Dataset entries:
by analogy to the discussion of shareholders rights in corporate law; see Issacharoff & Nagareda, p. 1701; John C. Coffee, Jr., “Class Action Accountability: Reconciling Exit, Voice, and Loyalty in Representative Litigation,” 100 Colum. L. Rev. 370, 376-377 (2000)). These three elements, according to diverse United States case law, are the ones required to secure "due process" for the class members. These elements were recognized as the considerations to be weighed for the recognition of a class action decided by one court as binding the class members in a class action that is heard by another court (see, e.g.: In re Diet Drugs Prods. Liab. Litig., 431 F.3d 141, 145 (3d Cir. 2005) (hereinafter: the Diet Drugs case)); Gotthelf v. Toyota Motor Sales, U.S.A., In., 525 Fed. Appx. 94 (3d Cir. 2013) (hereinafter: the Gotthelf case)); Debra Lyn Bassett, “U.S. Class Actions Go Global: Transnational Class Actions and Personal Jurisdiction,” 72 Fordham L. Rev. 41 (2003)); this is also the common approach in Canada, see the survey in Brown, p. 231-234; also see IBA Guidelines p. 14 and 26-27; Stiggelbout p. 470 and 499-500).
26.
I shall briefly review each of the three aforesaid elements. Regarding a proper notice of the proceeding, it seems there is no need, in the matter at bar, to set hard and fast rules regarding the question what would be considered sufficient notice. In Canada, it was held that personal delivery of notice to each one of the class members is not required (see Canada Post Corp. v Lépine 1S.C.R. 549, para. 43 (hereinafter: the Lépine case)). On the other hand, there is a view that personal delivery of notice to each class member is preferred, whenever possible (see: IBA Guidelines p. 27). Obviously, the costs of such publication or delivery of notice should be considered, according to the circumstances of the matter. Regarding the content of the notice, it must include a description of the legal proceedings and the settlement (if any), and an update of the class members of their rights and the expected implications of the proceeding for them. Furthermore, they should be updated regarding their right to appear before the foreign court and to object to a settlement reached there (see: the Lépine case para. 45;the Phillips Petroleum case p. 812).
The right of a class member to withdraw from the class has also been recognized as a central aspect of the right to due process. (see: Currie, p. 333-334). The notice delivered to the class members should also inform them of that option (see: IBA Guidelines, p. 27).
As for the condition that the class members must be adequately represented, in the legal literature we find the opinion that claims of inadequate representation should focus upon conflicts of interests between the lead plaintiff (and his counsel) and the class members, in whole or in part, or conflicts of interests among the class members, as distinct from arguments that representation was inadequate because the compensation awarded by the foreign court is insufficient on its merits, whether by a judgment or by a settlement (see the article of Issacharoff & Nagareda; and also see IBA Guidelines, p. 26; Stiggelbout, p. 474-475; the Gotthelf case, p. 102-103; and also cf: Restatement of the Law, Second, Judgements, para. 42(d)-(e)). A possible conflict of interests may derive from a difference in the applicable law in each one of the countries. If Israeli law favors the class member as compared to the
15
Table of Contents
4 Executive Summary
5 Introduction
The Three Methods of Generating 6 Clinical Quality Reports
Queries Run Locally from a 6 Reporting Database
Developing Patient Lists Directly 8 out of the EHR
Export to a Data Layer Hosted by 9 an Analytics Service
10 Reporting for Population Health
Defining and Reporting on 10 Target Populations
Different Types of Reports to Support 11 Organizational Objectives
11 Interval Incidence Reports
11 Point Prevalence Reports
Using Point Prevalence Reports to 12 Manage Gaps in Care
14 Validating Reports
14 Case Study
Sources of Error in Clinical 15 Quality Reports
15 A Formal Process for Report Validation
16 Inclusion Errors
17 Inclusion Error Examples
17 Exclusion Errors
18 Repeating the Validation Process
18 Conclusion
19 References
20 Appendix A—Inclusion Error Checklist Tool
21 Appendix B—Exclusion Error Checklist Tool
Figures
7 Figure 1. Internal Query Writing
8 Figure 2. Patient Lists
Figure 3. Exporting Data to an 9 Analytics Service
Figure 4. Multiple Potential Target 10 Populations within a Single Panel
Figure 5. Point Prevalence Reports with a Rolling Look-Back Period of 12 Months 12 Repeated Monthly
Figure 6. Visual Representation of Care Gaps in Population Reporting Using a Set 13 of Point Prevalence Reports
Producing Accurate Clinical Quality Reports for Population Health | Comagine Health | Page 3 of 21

| Description of the task |
Output the data above without altering a line.

| Expected answer |
by analogy to the discussion of shareholders rights in corporate law; see Issacharoff & Nagareda, p. 1701; John C. Coffee, Jr., “Class Action Accountability: Reconciling Exit, Voice, and Loyalty in Representative Litigation,” 100 Colum. L. Rev. 370, 376-377 (2000)). These three elements, according to diverse United States case law, are the ones required to secure "due process" for the class members. These elements were recognized as the considerations to be weighed for the recognition of a class action decided by one court as binding the class members in a class action that is heard by another court (see, e.g.: In re Diet Drugs Prods. Liab. Litig., 431 F.3d 141, 145 (3d Cir. 2005) (hereinafter: the Diet Drugs case)); Gotthelf v. Toyota Motor Sales, U.S.A., In., 525 Fed. Appx. 94 (3d Cir. 2013) (hereinafter: the Gotthelf case)); Debra Lyn Bassett, “U.S. Class Actions Go Global: Transnational Class Actions and Personal Jurisdiction,” 72 Fordham L. Rev. 41 (2003)); this is also the common approach in Canada, see the survey in Brown, p. 231-234; also see IBA Guidelines p. 14 and 26-27; Stiggelbout p. 470 and 499-500).
26.
I shall briefly review each of the three aforesaid elements. Regarding a proper notice of the proceeding, it seems there is no need, in the matter at bar, to set hard and fast rules regarding the question what would be considered sufficient notice. In Canada, it was held that personal delivery of notice to each one of the class members is not required (see Canada Post Corp. v Lépine 1S.C.R. 549, para. 43 (hereinafter: the Lépine case)). On the other hand, there is a view that personal delivery of notice to each class member is preferred, whenever possible (see: IBA Guidelines p. 27). Obviously, the costs of such publication or delivery of notice should be considered, according to the circumstances of the matter. Regarding the content of the notice, it must include a description of the legal proceedings and the settlement (if any), and an update of the class members of their rights and the expected implications of the proceeding for them. Furthermore, they should be updated regarding their right to appear before the foreign court and to object to a settlement reached there (see: the Lépine case para. 45;the Phillips Petroleum case p. 812).
The right of a class member to withdraw from the class has also been recognized as a central aspect of the right to due process. (see: Currie, p. 333-334). The notice delivered to the class members should also inform them of that option (see: IBA Guidelines, p. 27).
As for the condition that the class members must be adequately represented, in the legal literature we find the opinion that claims of inadequate representation should focus upon conflicts of interests between the lead plaintiff (and his counsel) and the class members, in whole or in part, or conflicts of interests among the class members, as distinct from arguments that representation was inadequate because the compensation awarded by the foreign court is insufficient on its merits, whether by a judgment or by a settlement (see the article of Issacharoff & Nagareda; and also see IBA Guidelines, p. 26; Stiggelbout, p. 474-475; the Gotthelf case, p. 102-103; and also cf: Restatement of the Law, Second, Judgements, para. 42(d)-(e)). A possible conflict of interests may derive from a difference in the applicable law in each one of the countries. If Israeli law favors the class member as compared to the
15
Table of Contents
4 Executive Summary
5 Introduction
The Three Methods of Generating 6 Clinical Quality Reports
Queries Run Locally from a 6 Reporting Database
Developing Patient Lists Directly 8 out of the EHR
Export to a Data Layer Hosted by 9 an Analytics Service
10 Reporting for Population Health
Defining and Reporting on 10 Target Populations
Different Types of Reports to Support 11 Organizational Objectives
11 Interval Incidence Reports
11 Point Prevalence Reports
Using Point Prevalence Reports to 12 Manage Gaps in Care
14 Validating Reports
14 Case Study
Sources of Error in Clinical 15 Quality Reports
15 A Formal Process for Report Validation
16 Inclusion Errors
17 Inclusion Error Examples
17 Exclusion Errors
18 Repeating the Validation Process
18 Conclusion
19 References
20 Appendix A—Inclusion Error Checklist Tool
21 Appendix B—Exclusion Error Checklist Tool
Figures
7 Figure 1. Internal Query Writing
8 Figure 2. Patient Lists
Figure 3. Exporting Data to an 9 Analytics Service
Figure 4. Multiple Potential Target 10 Populations within a Single Panel
Figure 5. Point Prevalence Reports with a Rolling Look-Back Period of 12 Months 12 Repeated Monthly
Figure 6. Visual Representation of Care Gaps in Population Reporting Using a Set 13 of Point Prevalence Reports
Producing Accurate Clinical Quality Reports for Population Health | Comagine Health | Page 3 of 21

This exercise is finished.